Investigation of the Molodensky series terms for terrain reduced gravity field data

Masses associated with the local topography are a dominant source of short wavelength gravity field variations. In the modeling of the gravity field it is thus and advantage to eliminate the effect of the terrain in a remove-restore procedure. In this process, terrain reductions are computed for the observation stations at the Earth's surface, considering either the complete topography, the topography and its isostatic compensation, or the residual topography (RTM technique ). Hence, the reduced gravity field observations are referring to the actual ground level.

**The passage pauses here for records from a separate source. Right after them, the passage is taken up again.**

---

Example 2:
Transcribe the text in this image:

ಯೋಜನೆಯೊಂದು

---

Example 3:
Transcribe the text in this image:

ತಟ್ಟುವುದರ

Therefore, Molodensky's theory, considering data on non-level surfaces, should be applied in the traditional gravity field modeling approaches, while in collocation this is handled directly through height dependent covariance functions. In this paper, we provide numerical examples for the computation of the Molodensky series terms associated with the traditionally unreduced observations as well as in connection with various terrain-reduced data. Due to the smoothing, resulting from the terrain reductions, the magnitude of the Molodensky terms is reduced as well and the series convergence is improved. The computations are based on the Fast Fourier Transform (FFT) technique. The numerical tests are done in a mountainous area of the European Alps. The terrain data are on grids with various grid spacings starting at a resolution of 200 m. One of the main goals of this study is to investigate the magnitude of the Molodensky terms with regard to the computation of an improved European quasigeoid model.